=== SUPPLIED PASSAGE ===

Filtering by Category: For Writers

Writing 25,493 Words in One Week

Danielle Donaldson

Last week, I set the intention of writing 3500 words a day while also living my normal life and completing all my other responsibilities. I ended up writing 25,493 words in one week while also going to the gym, two grocery store runs, multiple child activities including library story time, a hike, two soccer practices and a game, attending a wedding shower of a dear friend, cooking every meal at home, completing all weekly household chores, helping with homework and solo-parenting a good chunk of the time.

There were a few reasons that I wanted to do this:

1) 3500 words is enough to be really uncomfortable for me. Sitting down during my youngest kid’s nap time and writing 1000 words was pretty doable for me and because of that, I was getting complacent and honestly, a little bit bored with it. I wasn’t driven. I wasn’t trying.

2) I really, really wanted to go on a writer’s retreat. I kept day dreaming about the possibility of holing up in a cozy cabin and writing and writing as much as I could without interruption or listening to my kids play Roblox in the other room. I was feeling like I couldn’t write unless I was alone and that wasn’t conducive to living my life.

3) I haven’t felt like a “self” in a while. Being a stay-at-home parent means that all of my day revolves around other people. People that I love dearly, of course, but when I’m supplying most of their daily needs (eating, sleeping, bathing, butt wiping, homework help, cleaning up, etc), it’s incredibly easy to lose myself in the shuffle.

This is what I learned when I pushed myself this week:

1) Do not skip a day.

Tuesday was a busy day because I had to shuffle my two kids between multiple activities and do a grocery run. I only wrote 606 words that day. In an effort to not fall behind any more than I already had, on Wednesday, I wrote 6734 words to catch up. That’s a lot of words and the next day, my brain was mush. I pushed through but anything over 5000 words in a day and I’m gonna need to lay down for a nap.

2) Accountability and a Healthy Sense of Competition.

I belong to a Facebook group where we push and encourage each other to write every day so I was logging my word count every day in a personal spreadsheet and at the end of the week, I got to share my total word count. I wanted something to be impressive.

Also, I commented a lot on my other online writing groups everyday on what I wanted to accomplish and where I was. I blew up my own Twitter feed with updates. It might have been annoying to others, but it was the one thing that really kept me going. It’s amazing how quickly my competitive spirit kicks in if I alert other people of what I’m trying to accomplish.

3) I am capable of hard stuff.

I always felt like it would be unfair to take time and energy away from my kids to spend time on something that really only fed my own spirit. Just like my kids are having screen time while I write this post. THE GUILT! THE GUILT IS SO STRONG! But, my kids were totally fine. Every one still got to school on time, and to bed on time and ate food every day and were cleaned and showered. Somehow, the world kept on spinning while I also accomplished something that I am proud of.

4) That being said, I would definitely accomplish more if I lived on an island.

=== EXERCISE INPUTS ===
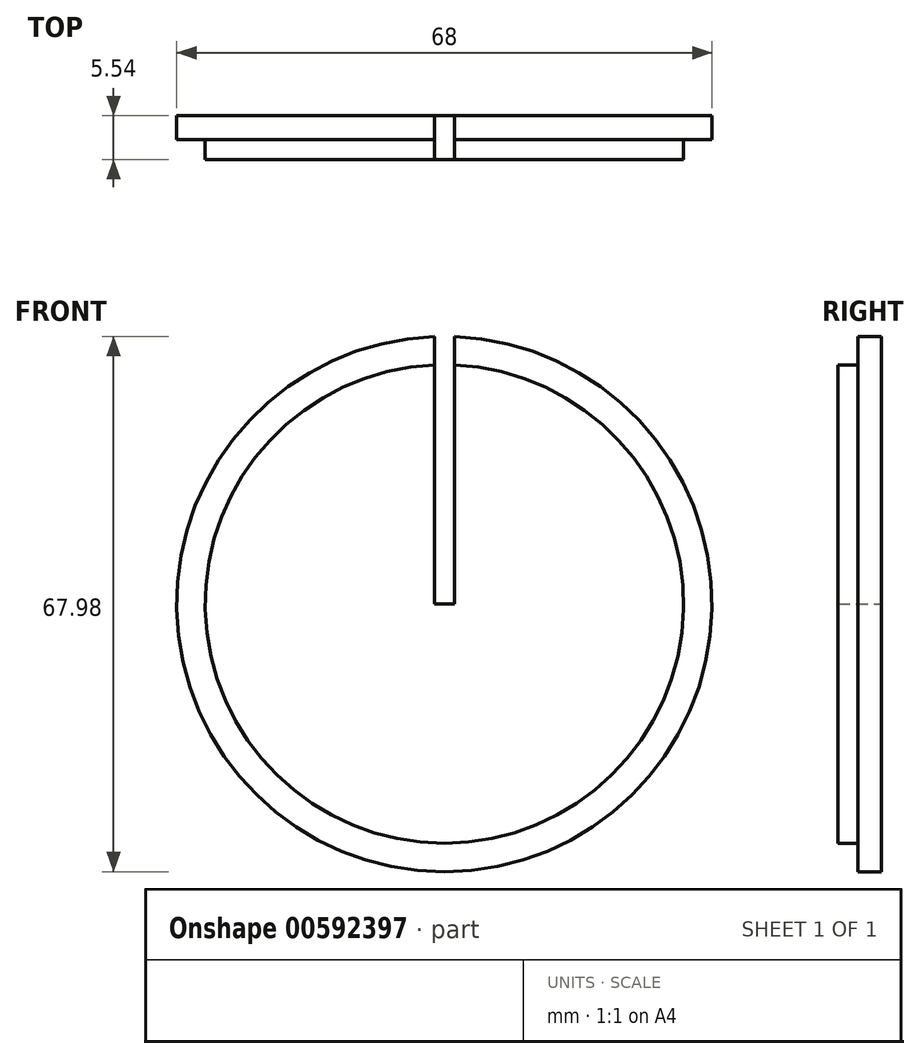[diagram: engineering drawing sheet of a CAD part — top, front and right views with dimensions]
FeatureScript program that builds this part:
annotation { "Feature Type Name" : "Feature", "Feature Type Description" : "" }
export const myFeature = defineFeature(function(context is Context, id is Id, definition is map)
    precondition{}
    {
        {
            var Q0;
            Q0=qCreatedBy(makeId("Front.planeOp"),FACE);
            var sketch = newSketch(context, id + "F0", { "sketchPlane" : qUnion([Q0])});
            skCircle(sketch, "E0", {"center": v(0, 0) * mm, "radius": 34 * mm});
            skSolve(sketch);
        }
        {
            var Q0;
            Q0=makeQuery(id+"F0.imprint","IMPRINT",FACE,{"disambiguationData":[TD([[makeQuery(id+"F0.imprint","IMPRINT",EDGE,{"derivedFrom":sQuery(id+"F0.wireOp",EDGE,"E0")}),1.0]])]});
            extrude(context, id + "F1", {"entities" : qUnion([Q0]), "depth" : 3 * mm, "offsetDistance" : 25.4 * mm});
        }
        {
            var Q0;
            Q0=makeQuery(id+"F1.opExtrude","CAP_FACE",FACE,{"disambiguationData":[OSD([sQuery(id+"F0.wireOp",EDGE,"E0")])],"isStart":false});
            var sketch = newSketch(context, id + "F2", { "sketchPlane" : qUnion([Q0])});
            skCircle(sketch, "E1.0", {"center": v(0, 0) * mm, "radius": 30.38 * mm});
            skSolve(sketch);
        }
        {
            var Q0;
            Q0=makeQuery(id+"F2.imprint","IMPRINT",FACE,{"disambiguationData":[TD([[makeQuery(id+"F2.imprint","IMPRINT",EDGE,{"derivedFrom":sQuery(id+"F2.wireOp",EDGE,"E1.0")}),1.0]])]});
            extrude(context, id + "F3", {"entities" : qUnion([Q0]), "operationType" : NewBodyOperationType.ADD, "depth" : 2.54 * mm, "offsetDistance" : 25.4 * mm});
        }
        {
            var Q0;
            Q0=makeQuery(id+"F1.opExtrude","CAP_FACE",FACE,{"disambiguationData":[OSD([sQuery(id+"F0.wireOp",EDGE,"E0")])],"isStart":true});
            var sketch = newSketch(context, id + "F4", { "sketchPlane" : qUnion([Q0])});
            skLineSegment(sketch, "E2", {"start": v(0, 0) * mm, "end": v(1.27, 0) * mm});
            skLineSegment(sketch, "E3", {"start": v(1.27, 0) * mm, "end": v(1.27, 33.98) * mm});
            skLineSegment(sketch, "E4", {"start": v(0, 0) * mm, "end": v(-1.27, 0) * mm});
            skLineSegment(sketch, "E5", {"start": v(-1.27, 0) * mm, "end": v(-1.27, 33.98) * mm});
            skSolve(sketch);
        }
        {
            var Q0;
            Q0=makeQuery(id+"F4.imprint","IMPRINT",FACE,{"disambiguationData":[TD([[makeQuery(id+"F4.imprint","IMPRINT",EDGE,{"derivedFrom":sQuery(id+"F4.wireOp",EDGE,"E2")}),1.0]])]});
            extrude(context, id + "F5", {"entities" : qUnion([Q0]), "operationType" : NewBodyOperationType.REMOVE, "oppositeDirection" : true, "depth" : 25.4 * mm, "offsetDistance" : 25.4 * mm});
        }
    });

=== AIM 1 ===
Translate the sentence "I only wrote 606 words that day." from the post about writing 25,493 words in one week into Spanish.
=== AIM 2 ===
Select every line of the listing that contains the string "radius", treating uppercase and lowercase letters as different.

=== FULL OUTPUT 1 ===
Ese día solo escribí 606 palabras.

=== FULL OUTPUT 2 ===
            skCircle(sketch, "E0", {"center": v(0, 0) * mm, "radius": 34 * mm});
            skCircle(sketch, "E1.0", {"center": v(0, 0) * mm, "radius": 30.38 * mm});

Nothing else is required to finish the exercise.